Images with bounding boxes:
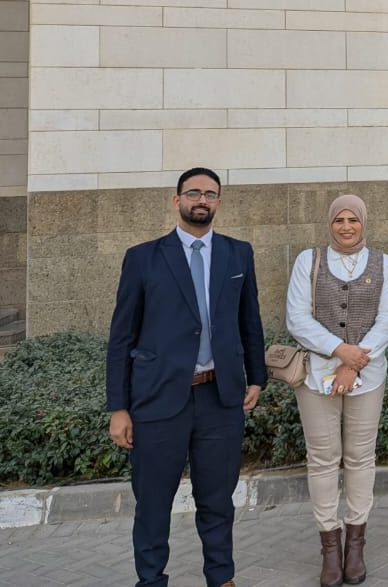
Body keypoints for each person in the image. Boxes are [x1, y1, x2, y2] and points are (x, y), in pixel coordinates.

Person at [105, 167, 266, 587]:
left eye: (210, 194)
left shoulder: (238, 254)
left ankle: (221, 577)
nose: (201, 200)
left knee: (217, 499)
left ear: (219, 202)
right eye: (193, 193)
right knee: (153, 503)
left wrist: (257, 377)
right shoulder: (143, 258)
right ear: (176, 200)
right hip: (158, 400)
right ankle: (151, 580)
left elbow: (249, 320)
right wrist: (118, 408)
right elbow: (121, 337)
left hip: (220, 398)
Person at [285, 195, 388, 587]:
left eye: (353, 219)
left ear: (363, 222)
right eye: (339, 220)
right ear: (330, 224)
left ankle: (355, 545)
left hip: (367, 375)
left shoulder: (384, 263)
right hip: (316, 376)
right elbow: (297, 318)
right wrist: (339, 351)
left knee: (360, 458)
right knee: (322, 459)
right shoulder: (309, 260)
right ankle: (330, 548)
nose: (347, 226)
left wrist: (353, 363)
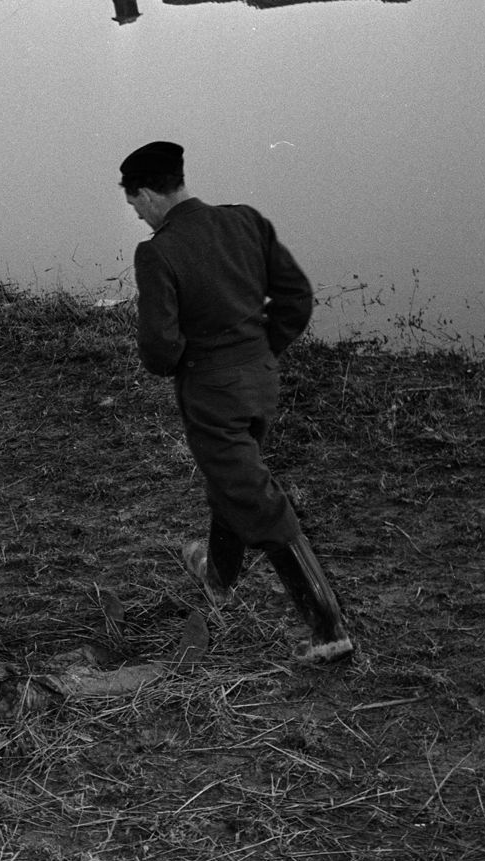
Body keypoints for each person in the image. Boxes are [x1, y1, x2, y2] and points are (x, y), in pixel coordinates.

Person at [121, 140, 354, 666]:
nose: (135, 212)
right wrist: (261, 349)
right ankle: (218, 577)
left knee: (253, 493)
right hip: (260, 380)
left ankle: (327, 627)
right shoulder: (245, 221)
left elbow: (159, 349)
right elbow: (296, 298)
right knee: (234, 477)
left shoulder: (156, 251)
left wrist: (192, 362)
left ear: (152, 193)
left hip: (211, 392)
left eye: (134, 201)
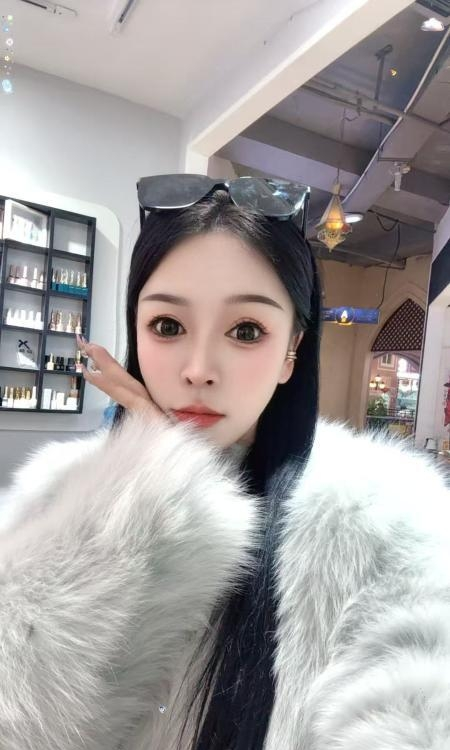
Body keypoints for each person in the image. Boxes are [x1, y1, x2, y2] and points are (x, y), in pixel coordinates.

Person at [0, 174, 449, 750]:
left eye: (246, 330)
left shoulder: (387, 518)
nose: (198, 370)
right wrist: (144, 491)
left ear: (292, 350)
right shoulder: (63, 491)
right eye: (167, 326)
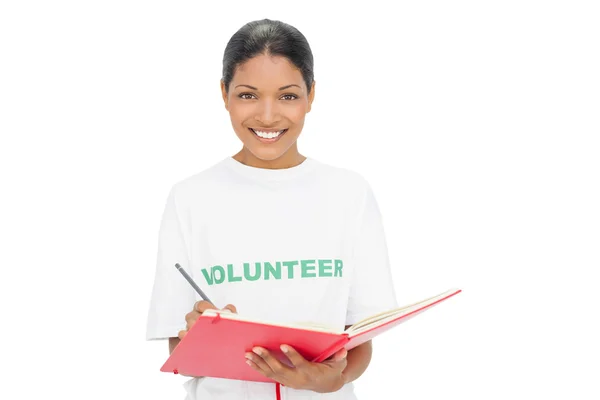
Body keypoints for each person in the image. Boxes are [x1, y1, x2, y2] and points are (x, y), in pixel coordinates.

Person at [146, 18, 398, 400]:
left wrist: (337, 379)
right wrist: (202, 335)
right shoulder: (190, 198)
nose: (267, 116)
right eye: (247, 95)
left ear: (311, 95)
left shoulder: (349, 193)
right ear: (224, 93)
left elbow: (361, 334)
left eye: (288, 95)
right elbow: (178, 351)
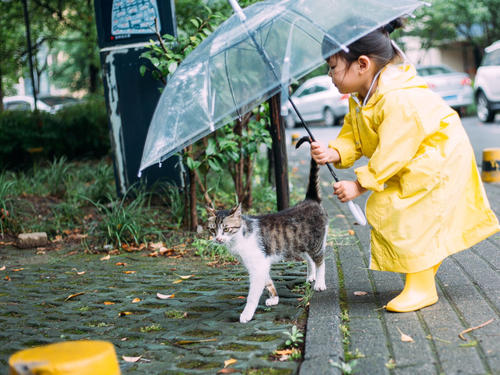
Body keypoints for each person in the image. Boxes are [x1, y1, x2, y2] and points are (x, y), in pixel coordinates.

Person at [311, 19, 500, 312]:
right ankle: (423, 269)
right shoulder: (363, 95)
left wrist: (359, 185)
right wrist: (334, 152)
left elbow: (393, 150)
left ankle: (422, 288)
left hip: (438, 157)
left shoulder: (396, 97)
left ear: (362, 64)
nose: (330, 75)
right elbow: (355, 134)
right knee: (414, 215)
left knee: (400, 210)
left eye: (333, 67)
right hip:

■ **Directions**
Reproduce the lines above beginning at the line that contains "left ear: (363, 222)" and ending at the line that contains "left hip: (211, 392)". No pictures.

■ **Response**
left ear: (363, 222)
right eye: (339, 220)
right ear: (330, 224)
left ankle: (355, 545)
left hip: (367, 375)
left shoulder: (384, 263)
right hip: (316, 376)
right elbow: (297, 318)
right wrist: (339, 351)
left knee: (360, 458)
right knee: (322, 459)
right shoulder: (309, 260)
right ankle: (330, 548)
nose: (347, 226)
left wrist: (353, 363)
Body keypoints for each person in the image. Boxes are [x1, y1, x2, y2] and points are (x, y), in pixel coordinates.

Person at [121, 140, 354, 666]:
nose: (135, 212)
right wrist: (261, 349)
right ankle: (218, 577)
left knee: (253, 493)
right hip: (260, 380)
left ankle: (327, 627)
right shoulder: (245, 221)
left elbow: (159, 349)
right elbow: (296, 298)
right knee: (234, 477)
left shoulder: (156, 251)
left wrist: (192, 362)
left ear: (152, 193)
left hip: (211, 392)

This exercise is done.